Меня прошиб ток, когда он – невообразимо небрежный – сел за стол напротив меня. Тай был развязнее, чем гитарист какой-нибудь андеграунд-группы. Чем опрятнее и аккуратнее сегодня были люди, включая меня саму, тем вульгарнее выглядел он. Волосы вились и падали ему на лицо, его губы сохраняли ироничный изгиб. Чертова сережка могла свести с ума толпы человеческих фанаток, если бы он был каким-нибудь поп-идолом. Длинные рукава черного свитера открывали сильные пальцы, покрытые татуировками.
– Ты сегодня просто… – я закусила губу. – Как дела?
Он, как обычно, был соткан злым мраком. Я видела в его янтарных глазах, что единственный ответ на этот вопрос был очень лаконичен: «Хочу снова почувствовать твою кровь на своих губах».
Тайгет Касар – единственный мужчина, чье молчание могло меня убить.
– Ты знаешь игру «Правда или действие»? – я с трудом сохранила спокойствие, ощущая на себе его голодный взгляд. – Я предложу тебе сыграть, но сама сразу начну с правды: сегодня утром я пообещала, что ты поговоришь с кое-какими важными людьми. Это главы государств нашего мира. Я понимаю, что тебе нет до этого никакого дела, но я попрошу тебя сделать это для меня. Просто выслушай их, пожалуйста. Это не займет много времени.
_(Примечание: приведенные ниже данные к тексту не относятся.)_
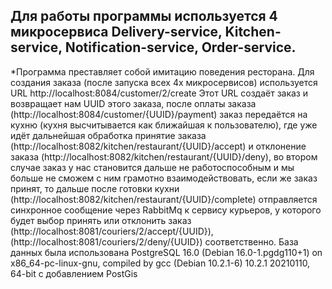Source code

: Для работы программы используется 4 микросервиса Delivery-service, Kitchen-service, Notification-service, Order-service.
---
*Программа преставляет собой имитацию поведения ресторана.
Для создания заказа (после запуска всех 4х микросервисов) используется URL http://localhost:8084/customer/2/create
Этот URL создаёт заказ и возвращает нам UUID этого заказа, после оплаты заказа (http://localhost:8084/customer/{UUID}/payment) заказ передаётся на кухню 
(кухня высчитывается как ближайшая к пользователю), где уже идёт дальнейшая обработка принятие заказа (http://localhost:8082/kitchen/restaurant/{UUID}/accept)
и отклонение заказа (http://localhost:8082/kitchen/restaurant/{UUID}/deny), во втором случае заказ у нас становится дальше не работоспособным
и мы больше не сможем с ним грамотно взаимодействовать, если же заказ принят, то дальше после готовки кухни
(http://localhost:8082/kitchen/restaurant/{UUID}/complete) отправляется синхронное сообщение через RabbitMq к сервису курьеров, у которого будет выбор принять
или отклонить заказ (http://localhost:8081/couriers/2/accept/{UUID}), (http://localhost:8081/couriers/2/deny/{UUID}) соответственно.
База данных была использована PostgreSQL 16.0 (Debian 16.0-1.pgdg110+1) on x86_64-pc-linux-gnu, compiled by gcc (Debian 10.2.1-6) 10.2.1 20210110, 64-bit с добавлением PostGis

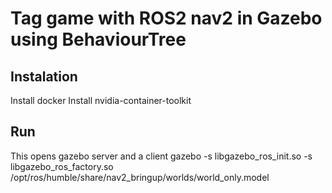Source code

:# Tag game with ROS2 nav2 in Gazebo using BehaviourTree

## Instalation

Install docker
Install nvidia-container-toolkit

## Run

This opens gazebo server and a client
gazebo -s libgazebo_ros_init.so -s libgazebo_ros_factory.so /opt/ros/humble/share/nav2_bringup/worlds/world_only.model

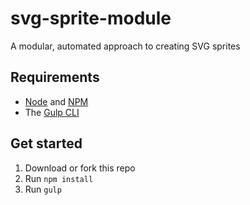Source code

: # svg-sprite-module
A modular, automated approach to creating SVG sprites

## Requirements

* [Node](https://nodejs.org/en/) and [NPM](https://www.npmjs.com/get-npm)
* The [Gulp CLI](https://github.com/gulpjs/gulp/blob/v3.9.1/docs/getting-started.md)

## Get started

1. Download or fork this repo
2. Run `npm install`
3. Run `gulp`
Он положил на стол локти и сцепил замком пальцы – само внимание. Его горячий взгляд все еще резал меня на лоскуты.
– Меня не интересуют люди, помимо тебя, Эля.
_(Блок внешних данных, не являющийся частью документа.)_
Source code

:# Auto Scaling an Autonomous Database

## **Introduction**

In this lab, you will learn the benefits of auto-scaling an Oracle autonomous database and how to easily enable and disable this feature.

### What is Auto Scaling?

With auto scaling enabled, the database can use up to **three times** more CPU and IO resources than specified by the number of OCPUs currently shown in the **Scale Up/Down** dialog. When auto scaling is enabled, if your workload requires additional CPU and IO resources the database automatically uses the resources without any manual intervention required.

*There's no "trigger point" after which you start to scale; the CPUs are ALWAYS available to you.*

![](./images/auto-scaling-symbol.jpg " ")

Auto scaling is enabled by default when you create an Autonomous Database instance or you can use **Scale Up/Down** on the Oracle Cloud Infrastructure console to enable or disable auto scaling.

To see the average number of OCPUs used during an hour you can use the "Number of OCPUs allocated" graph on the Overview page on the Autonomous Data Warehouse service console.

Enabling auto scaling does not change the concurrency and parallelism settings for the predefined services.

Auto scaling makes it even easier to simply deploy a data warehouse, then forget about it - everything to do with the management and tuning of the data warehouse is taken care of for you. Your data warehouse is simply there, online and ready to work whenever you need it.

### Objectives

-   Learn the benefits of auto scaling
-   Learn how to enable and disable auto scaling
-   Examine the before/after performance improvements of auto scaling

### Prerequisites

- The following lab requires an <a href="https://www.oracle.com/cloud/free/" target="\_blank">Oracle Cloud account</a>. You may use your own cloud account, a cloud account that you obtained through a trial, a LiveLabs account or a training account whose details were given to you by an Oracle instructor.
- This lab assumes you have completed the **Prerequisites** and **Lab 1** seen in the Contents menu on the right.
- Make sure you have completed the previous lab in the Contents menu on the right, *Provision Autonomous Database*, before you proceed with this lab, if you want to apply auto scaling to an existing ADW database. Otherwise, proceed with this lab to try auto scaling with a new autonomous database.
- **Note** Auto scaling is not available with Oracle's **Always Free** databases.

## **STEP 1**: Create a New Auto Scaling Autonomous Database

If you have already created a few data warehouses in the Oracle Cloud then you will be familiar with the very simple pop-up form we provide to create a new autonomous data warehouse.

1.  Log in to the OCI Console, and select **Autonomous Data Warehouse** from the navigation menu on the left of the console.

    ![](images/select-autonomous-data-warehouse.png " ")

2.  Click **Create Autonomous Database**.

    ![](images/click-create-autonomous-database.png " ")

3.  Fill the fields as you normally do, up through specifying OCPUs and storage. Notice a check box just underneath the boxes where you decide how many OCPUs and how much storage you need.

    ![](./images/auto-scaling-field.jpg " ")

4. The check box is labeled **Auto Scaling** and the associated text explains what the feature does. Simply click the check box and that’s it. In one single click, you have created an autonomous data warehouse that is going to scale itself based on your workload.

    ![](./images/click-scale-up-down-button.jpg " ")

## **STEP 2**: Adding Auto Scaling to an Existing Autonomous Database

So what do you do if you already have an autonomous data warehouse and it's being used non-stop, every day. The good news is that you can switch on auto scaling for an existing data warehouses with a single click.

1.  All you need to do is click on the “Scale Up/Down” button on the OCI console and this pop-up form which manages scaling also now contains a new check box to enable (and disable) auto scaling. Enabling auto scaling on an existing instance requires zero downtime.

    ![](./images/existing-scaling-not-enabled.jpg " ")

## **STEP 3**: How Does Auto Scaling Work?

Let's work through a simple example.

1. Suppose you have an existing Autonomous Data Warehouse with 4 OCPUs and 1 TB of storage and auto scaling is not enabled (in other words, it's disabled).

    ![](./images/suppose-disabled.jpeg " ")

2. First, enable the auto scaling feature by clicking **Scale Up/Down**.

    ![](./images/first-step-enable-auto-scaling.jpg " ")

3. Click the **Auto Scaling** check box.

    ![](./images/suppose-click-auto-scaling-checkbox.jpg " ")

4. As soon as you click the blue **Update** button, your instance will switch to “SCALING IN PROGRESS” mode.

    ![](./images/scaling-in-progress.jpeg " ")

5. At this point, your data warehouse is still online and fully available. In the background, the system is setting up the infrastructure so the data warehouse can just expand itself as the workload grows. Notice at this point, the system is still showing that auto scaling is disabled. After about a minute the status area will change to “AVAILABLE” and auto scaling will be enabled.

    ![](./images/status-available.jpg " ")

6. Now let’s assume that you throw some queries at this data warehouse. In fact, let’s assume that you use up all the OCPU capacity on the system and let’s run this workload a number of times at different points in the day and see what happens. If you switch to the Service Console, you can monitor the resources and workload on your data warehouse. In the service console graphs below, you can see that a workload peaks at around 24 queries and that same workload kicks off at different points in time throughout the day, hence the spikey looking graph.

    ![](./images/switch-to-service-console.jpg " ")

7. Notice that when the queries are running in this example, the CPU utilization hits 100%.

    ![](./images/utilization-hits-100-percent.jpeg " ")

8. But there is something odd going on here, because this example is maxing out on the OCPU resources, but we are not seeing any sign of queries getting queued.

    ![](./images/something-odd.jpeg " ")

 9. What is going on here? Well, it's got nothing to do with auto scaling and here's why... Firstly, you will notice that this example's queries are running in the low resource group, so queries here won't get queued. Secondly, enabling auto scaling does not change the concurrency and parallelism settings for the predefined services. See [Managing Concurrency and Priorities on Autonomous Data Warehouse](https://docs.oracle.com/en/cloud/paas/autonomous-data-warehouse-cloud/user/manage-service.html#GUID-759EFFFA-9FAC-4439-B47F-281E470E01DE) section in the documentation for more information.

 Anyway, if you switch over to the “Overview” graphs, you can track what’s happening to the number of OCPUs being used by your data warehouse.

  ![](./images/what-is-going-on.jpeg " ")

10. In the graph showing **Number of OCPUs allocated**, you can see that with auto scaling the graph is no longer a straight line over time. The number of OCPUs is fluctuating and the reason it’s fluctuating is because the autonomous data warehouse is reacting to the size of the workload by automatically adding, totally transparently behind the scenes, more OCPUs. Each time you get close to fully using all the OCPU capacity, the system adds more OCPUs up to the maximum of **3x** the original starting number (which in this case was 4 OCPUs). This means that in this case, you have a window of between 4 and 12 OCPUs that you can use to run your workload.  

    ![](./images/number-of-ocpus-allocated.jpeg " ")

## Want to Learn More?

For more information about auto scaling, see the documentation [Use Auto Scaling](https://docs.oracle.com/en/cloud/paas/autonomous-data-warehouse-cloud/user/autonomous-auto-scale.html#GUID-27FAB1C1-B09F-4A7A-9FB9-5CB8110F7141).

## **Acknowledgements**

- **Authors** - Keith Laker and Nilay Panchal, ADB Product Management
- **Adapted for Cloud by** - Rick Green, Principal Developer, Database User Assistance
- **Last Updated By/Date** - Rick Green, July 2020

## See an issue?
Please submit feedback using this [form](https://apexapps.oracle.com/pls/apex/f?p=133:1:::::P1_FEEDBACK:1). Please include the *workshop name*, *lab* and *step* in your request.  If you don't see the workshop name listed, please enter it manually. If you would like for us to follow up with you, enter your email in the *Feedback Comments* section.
В его голосе было столько холода и непререкаемой уверенности, что я не сразу решилась на возражение.
– Это всего лишь минутный разговор.
– Не рационально.
– Ты можешь рассчитывать на любое мое ответное действие. С тебя всего пара фраз… Что-то типа «Мы пришли с миром».
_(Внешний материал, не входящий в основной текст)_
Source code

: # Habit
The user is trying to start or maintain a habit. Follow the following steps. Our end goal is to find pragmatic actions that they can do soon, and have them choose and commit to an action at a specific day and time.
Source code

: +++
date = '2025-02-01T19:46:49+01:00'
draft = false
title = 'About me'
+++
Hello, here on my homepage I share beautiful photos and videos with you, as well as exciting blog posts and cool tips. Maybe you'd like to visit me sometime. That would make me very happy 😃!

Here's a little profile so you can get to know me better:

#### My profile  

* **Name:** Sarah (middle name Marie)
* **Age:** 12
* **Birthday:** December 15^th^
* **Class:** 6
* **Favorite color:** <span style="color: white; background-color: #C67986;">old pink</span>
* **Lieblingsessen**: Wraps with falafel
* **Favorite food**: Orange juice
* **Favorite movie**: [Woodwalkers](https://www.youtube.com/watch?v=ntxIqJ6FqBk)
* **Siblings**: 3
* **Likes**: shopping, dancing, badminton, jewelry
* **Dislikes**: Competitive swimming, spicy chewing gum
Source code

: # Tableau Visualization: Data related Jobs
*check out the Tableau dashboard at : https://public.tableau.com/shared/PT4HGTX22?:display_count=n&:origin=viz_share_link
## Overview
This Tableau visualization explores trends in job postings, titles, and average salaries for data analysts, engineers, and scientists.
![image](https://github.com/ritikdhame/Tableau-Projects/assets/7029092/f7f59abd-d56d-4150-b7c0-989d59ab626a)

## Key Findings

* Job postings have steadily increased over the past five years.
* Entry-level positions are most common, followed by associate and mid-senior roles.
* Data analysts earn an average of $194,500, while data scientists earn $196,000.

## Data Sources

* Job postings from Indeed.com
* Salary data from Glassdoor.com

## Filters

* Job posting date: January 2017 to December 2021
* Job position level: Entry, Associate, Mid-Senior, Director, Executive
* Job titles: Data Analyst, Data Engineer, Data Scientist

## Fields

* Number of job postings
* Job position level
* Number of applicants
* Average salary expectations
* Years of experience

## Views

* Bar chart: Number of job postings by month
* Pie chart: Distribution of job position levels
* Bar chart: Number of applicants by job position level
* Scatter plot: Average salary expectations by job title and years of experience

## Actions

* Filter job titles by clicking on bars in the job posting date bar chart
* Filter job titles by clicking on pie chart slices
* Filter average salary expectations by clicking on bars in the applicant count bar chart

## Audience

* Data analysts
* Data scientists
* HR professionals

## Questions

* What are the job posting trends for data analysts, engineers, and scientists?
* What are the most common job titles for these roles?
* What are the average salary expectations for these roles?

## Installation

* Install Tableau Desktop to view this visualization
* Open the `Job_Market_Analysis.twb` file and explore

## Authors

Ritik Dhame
– Это расходится с реальностью, Эля.
Какой же он рациональный!
– Может: «Давайте жить дружно?»
– Наивно.
– А что насчет: «Давайте придем к компромиссу?»
– Не интересно.
– «Пойдем на уступки?»
– Нет.
– «Дадим вам еще один шанс»?
– Нецелесообразно.
– «Сохраним вашу популяцию»?
– Не имеет смысла.
– Тай, – протянула, от отчаяния покусывая губу: – Не находишь, что бесчестно уничтожать целую расу, не пожелав даже выслушать ее представителей?
– Мне достаточно слушать тебя.
Он так упрям – я готова расплакаться! Это не просто фиаско, это самая настоящая катастрофа.
– Тогда выбирай, – сдерживаю досаду: – Правда или действие.
Не думаю, что он был настроен со мной играть. Наверняка, он хотел заняться чем-то более полезным.
– Правда, – на удивление, он преспокойно попадает в мою ловушку.
– Ты сказал, что жить или умереть – это твой выбор. Это действует в отношении любого чужака?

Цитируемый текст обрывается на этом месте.